*** Excerpt provided ***
A group of investigators led by researchers from The University of Texas Health Science Center at Houston School of Public Health conducted a retrospective analysis to examine racial/ethnic disparities in the quality of lung cancer end-of-life care. The study used Surveillance Epidemiology and End Result (SEER) data containing newly diagnosed lung cancer patients between 1992 and 2011 linked to Medicare claims from 1991 to 2013. Patients 66 years and older who were diagnosed with stage I–IV lung cancer, and who died on or before December 31, 2013, were included in the study. Patients were divided and analyzed as two separate cohorts, non–small cell lung cancer (NSCLC) and small cell lung cancer (SCLC). Poor quality of care was measured using three themes: (1) potentially preventable medical encounters (such as ER, ICU, and inpatient stays, and deaths in acute care settings); (2) delayed hospice referral; and (3) aggressive chemotherapy during end of life. Logistic regression analyses were performed to estimate racial/ethnic disparities in the adjusted odds of receiving poor quality end-of-life care.

Study Findings

The study identified 154,498 NSCLC patients and 27,834 SCLC patients who died on or before December 31, 2013. Eighty-four percent of the NSCLC and 88% of the SCLC patients were non-Hispanic white. Among patients surviving less than 1 month after diagnosis, statistically significant racial/ethnic differences in poor quality end-of-life care were minimal. However, among patients surviving 1–7 months after diagnosis, non-Hispanic blacks and Hispanics had a higher proportion of preventable medical encounters in the last month of life as compared to non-Hispanic whites. Hospice care initiation during the last 3 days of life was similar among all races/ethnicities surviving 1–7 months, with marginally lower rates of delayed hospice referral among non-Hispanic blacks with NSCLC. Aggressive chemotherapy in the last month of life was less common among non-Hispanic blacks as compared to non-Hispanic whites; however, a higher proportion of non-Hispanic blacks and Hispanics received overall aggressive care near end-of-life. The racial/ethnic differences in quality of end-of-life care for patients surviving more than 7 months after diagnosis were similar to the differences in patients surviving 1–7 months.
*** Recorded information ***
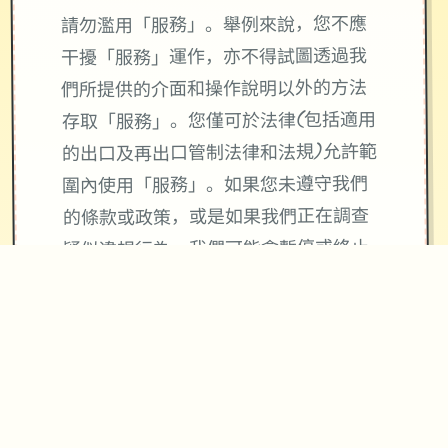
請勿濫用「服務」。舉例來說，您不應
干擾「服務」運作，亦不得試圖透過我
們所提供的介面和操作說明以外的方法
存取「服務」。您僅可於法律(包括適用
的出口及再出口管制法律和法規)允許範
圍內使用「服務」。如果您未遵守我們
的條款或政策，或是如果我們正在調查
疑似違規行為，我們可能會暫停或終止
向您提供「服務」。
使用「服務」並不會將「服務」或您所
存取內容的任何智慧財產權授予您。除
非相關內容的擁有者同意或法律允許，
否則您一律不得使用「服務」中的內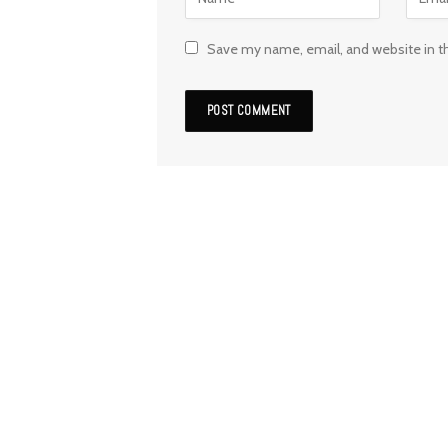
Save my name, email, and website in t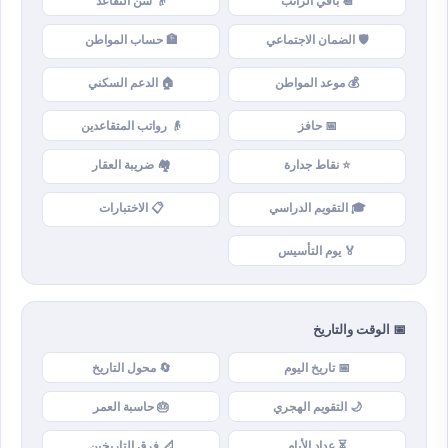
📆 باقي الراتب
👴 سن التقاعد
🛡️ الضمان الاجتماعي
🏦 حساب المواطن
💰 موعد المواطن
🏠 الدعم السكني
📅 حافز
👴 رواتب المتقاعدين
⭐ نقاط جدارة
🏘️ ضريبة العقار
🎓 التقويم الدراسي
📋 الاختبارات
🏅 يوم التأسيس
📅 الوقت والتاريخ
📅 تاريخ اليوم
🔄 محول التاريخ
🌙 التقويم الهجري
🎂 حاسبة العمر
⏳ عداد الأيام
📐 فرق التاريخين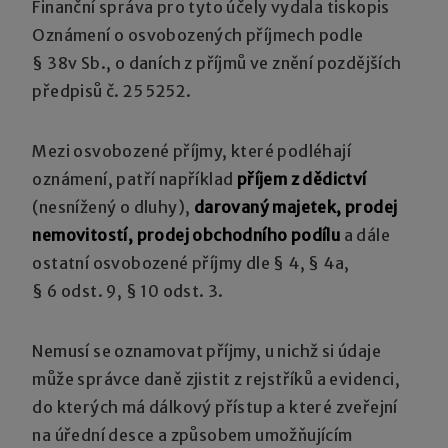
Finanční správa pro tyto účely vydala tiskopis
Oznámení o osvobozených příjmech podle
§ 38v Sb., o daních z příjmů ve znění pozdějších
předpisů č. 25 5252.
Mezi osvobozené příjmy, které podléhají
oznámení, patří například
příjem z dědictví
(nesnížený o dluhy),
darovaný majetek, prodej
nemovitostí, prodej obchodního podílu
a dále
ostatní osvobozené příjmy dle § 4, § 4a,
§ 6 odst. 9, § 10 odst. 3.
Nemusí se oznamovat příjmy, u nichž si údaje
může správce daně zjistit z rejstříků a evidenci,
do kterých má dálkový přístup a které zveřejní
na úřední desce a způsobem umožňujícím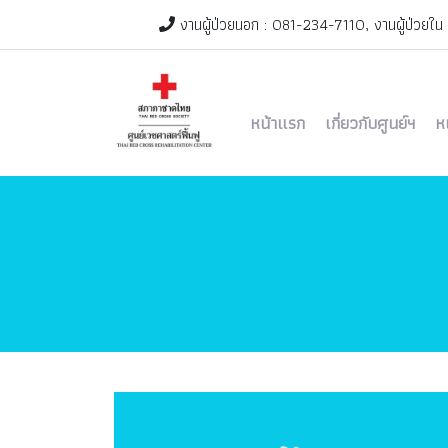
งานผู้ป่วยนอก : 081-234-7110, งานผู้ป่วยใน
หน้าแรก
เกี่ยวกับศูนย์ฯ
ห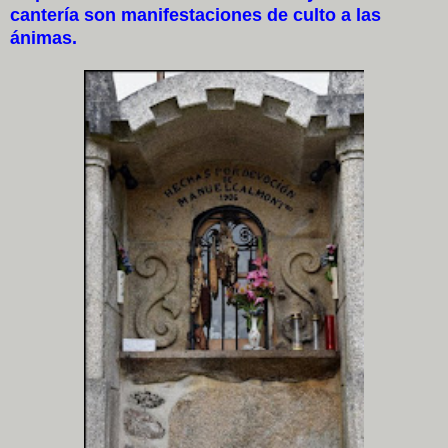
cantería son manifestaciones de culto a las
ánimas.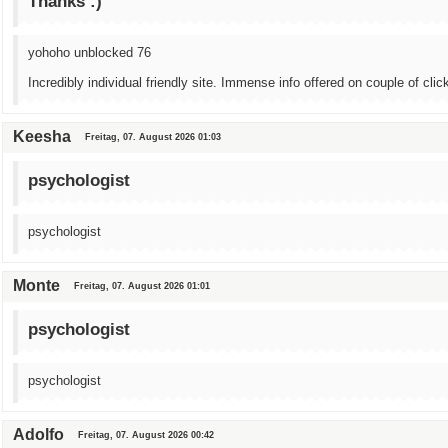
Thanks :)
yohoho unblocked 76
Incredibly individual friendly site. Immense info offered on couple of clic
Keesha
Freitag, 07. August 2026 01:03
psychologist
psychologist
Monte
Freitag, 07. August 2026 01:01
psychologist
psychologist
Adolfo
Freitag, 07. August 2026 00:42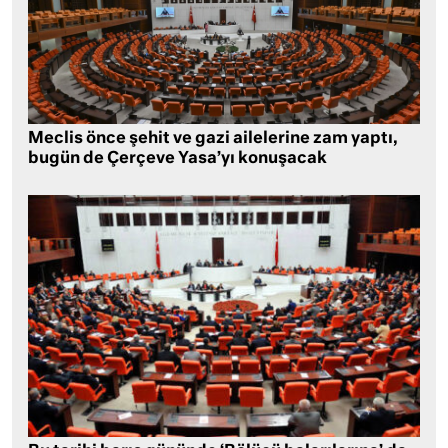
Meclis önce şehit ve gazi ailelerine zam yaptı,
bugün de Çerçeve Yasa’yı konuşacak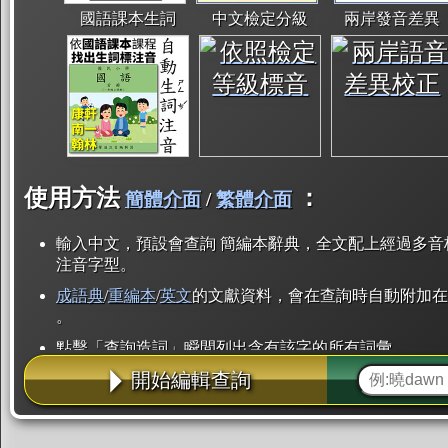
國語課本生詞
中文檢定分級
兩岸發音差異
使用方法
：
簡體介面
/
繁體介面
輸入中文，預設會查詢 簡編本辭典，全文配上經過多音
注音字型。
成語典
/
重編本
/
英文
的文獻資料，會在查詢時自動附加在
。
點擊「查詢造詞」瞬間列出含有該字的所有詞彙。
開始編輯查詢
點「部首」瞬間列出所有「同部首字」。也支援查詢「
辭典解釋的全文都經過自動斷詞，點擊便可瞬間「連續
用手動重複輸入。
***
» What to do:
**1.** List the examples of potentially preventable medical encounters named in the excerpt about lung cancer end-of-life care.
**2.** According to the excerpt about lung cancer end-of-life care, how many SCLC patients did the study identify?

» Written answers:
**1.**
- ER
- ICU
- Inpatient stays
- Deaths in acute care settings

**2.** 27,834